Place, texte et mise en scène de Tamara Al Saadi

 Tiraillée entre une famille exilée et figée dans ses souvenirs de “là-bas“, et  son désir à elle de “s’intégrer“ dans un nouveau pays mais écartelée entre son Irak natal, en guerre et la France où ses parents se sont réfugiés quand elle avait quatre ans, Yasmine retrace un parcours accidenté pour accéder à sa véritable identité. Une petite fille la guide dans ce retour aux sources : «Votre moi est en désaccord avec votre vous : vous vivez sous le joug d’une forme d’auto-séquestration », diagnostique la gamine clairvoyante.  Pour traduire ce déchirement, deux Yasmine cohabitent, aux physiques contrastés  (Mayya Sandbar et Marie Tirmont). Selon les circonstances, c’est la jeune arabe ou la Française qui prend le pas sur l’autre. Leur coexistence non pacifique rend tangibles les tensions qui traversent l’héroïne lors de situations absurdes, tragiques et parfois cocasses…

 «Je me souviens de mon enfance comme d’un cri »,  confient Yasmine et, tour à tour, les membres de sa famille. La mère se rappelle un passé heureux mais entend toujours les bombes ; elle n’est que douleurs et gémissements. «On est en embargo depuis qu’on est gamin», constate le frère aîné… Le père, mutique tout au long de la pièce, ouvrira enfin la bouche pour évoquer son propre père qui lui disait : «On avance toujours seul ! » « Ils errent dans un là-bas à eux », résume Yasmine.

Alix Boillot a imaginé une scénographie avec de simples chaises pour composer, au fil du spectacle, un espace chaotique. Dans ce paysage désolé, peu à peu envahi par le sable qui pleut sur le plateau – comme les bombes sur Bagdad-, la jeune fille raconte son histoire. Les situations se superposent et s’entrechoquent alors que tous les personnages sont présents, en permanence. On glisse d’une scène dans la cour de l’école à une confrontation familiale, un rendez-vous amoureux, et aux adieux de la sœur aînée qui ne peut pas s’intégrer…

Ces événements, issus de la mémoire de Yasmine, appellent des codes de jeu variés: des camarades de l’adolescence sont des caricatures cauchemardesques alors que les scènes à la Préfecture de police, plus vraies que nature, rendent compte de l’absurdité administrative. Les comédiens, tous excellents, épousent avec subtilité les qualités de l’écriture, vive, sans pathos, avec de belles échappées poétiques. Roland Timsit réussit à imposer la présence-absence pesante du père. Françoise Thuriès est une mère hystérique et Yasmina Nadifi, (la sœur) nous fait rire dans le rôle d’une employée de bureau revêche.

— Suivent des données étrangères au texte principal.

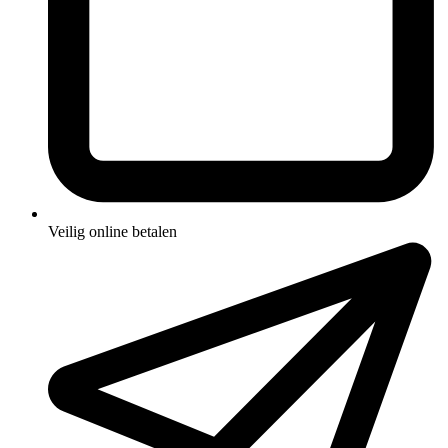
Veilig online betalen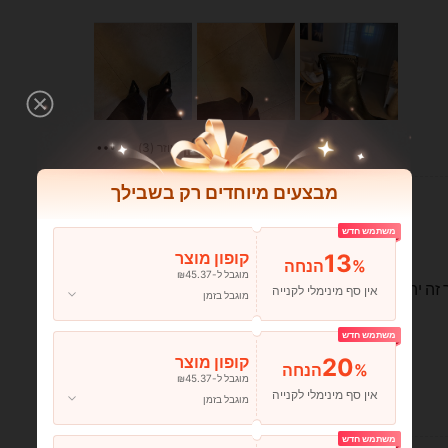
עוזר (3)
מבצעים מיוחדים רק בשבילך
משתמש חדש
13
קופון מוצר
%הנחה
מוגבל ל-₪45.37
אין סף מינימלי לקנייה
מוגבל בזמן
משתמש חדש
20
קופון מוצר
%הנחה
מוגבל ל-₪45.37
אין סף מינימלי לקנייה
מוגבל בזמן
עוזר (2)
משתמש חדש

 Tamara Al Saadi puise largement dans sa biographie : « Place est née de la nécessité de parler d’une impasse, de ce sentiment  qu’éprouvent parfois les “étrangers“  à n’être jamais au bon endroit, de la bonne façon. Une quête permanente de légitimité  aux yeux des autres et les dégâts qu’engendre l’assimilation“.  »  La jeune femme, à sa sortie de l’École du jeu, avait écrit et monté Chrysalide, Pièce d ́identité et J’espère qu’on sera mieux demain. Ce spectacle, Prix du Jury et Prix des Lycéens au Festival Impatience 2018, confirme qu’elle a vraiment trouvé sa place : celle d’autrice et metteuse en scène. Après ces débuts prometteurs, elle prépare une création ambitieuse : il sera question de la décolonisation du corps de la femme orientale. À suivre.

 Mireille Davidovici

Le spectacle a été joué du 23 au 28 novembre au Cent-Quatre , 5 rue Curial, Paris (XIX ème) T.01 53 35 50 00.

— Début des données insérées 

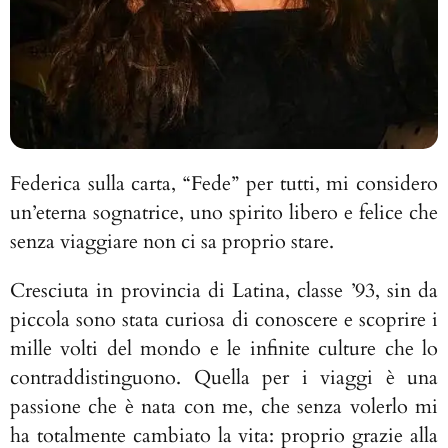
Federica sulla carta, “Fede” per tutti, mi considero
un’eterna sognatrice, uno spirito libero e felice che
senza viaggiare non ci sa proprio stare.
Cresciuta in provincia di Latina, classe ’93, sin da
piccola sono stata curiosa di conoscere e scoprire i
mille volti del mondo e le infinite culture che lo
contraddistinguono. Quella per i viaggi è una
passione che è nata con me, che senza volerlo mi
ha totalmente cambiato la vita: proprio grazie alla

 Du 3 au 6 décembre, La Manufacture, Nancy (Meurthe-et-Moselle) et le 13 décembre, ECAM, Kremlin-Bicêtre (Hauts-de-Seine).
Du 7 au 10 janvier, Comédie de Saint-Etienne (Loire); du 21 au 23 janvier, Comédie de Reims (Marne); 28 janvier, Vivat, Armentières (Nord); 31 janvier, Théâtre de Chelles (Seine-et-Marne).
Le 10 mars, POC! Alfortville (Hauts-de-Seine) et le 13 mars, Chateauvallon-Liberté, Toulon (Var).
Le 14 mai, Dôme de Gascogne du CIRC, CIRCA, Auch (Gers).

La pièce est publiée aux éditions Koinè, 104 rue Victor Hugo, Bagnolet (Seine-Saint-Denis).  T. : 06 12 55 85 03

 Le festival Impatience aura lieu du 6 au 18 décembre:

Au Cent Quatre, Paris (XIX ème), au Théâtre Louis Aragon, Tremblay-en-France, aux Plateaux Sauvages, Paris ( XX ème) et au Jeune Théâtre National, Paris (IV ème).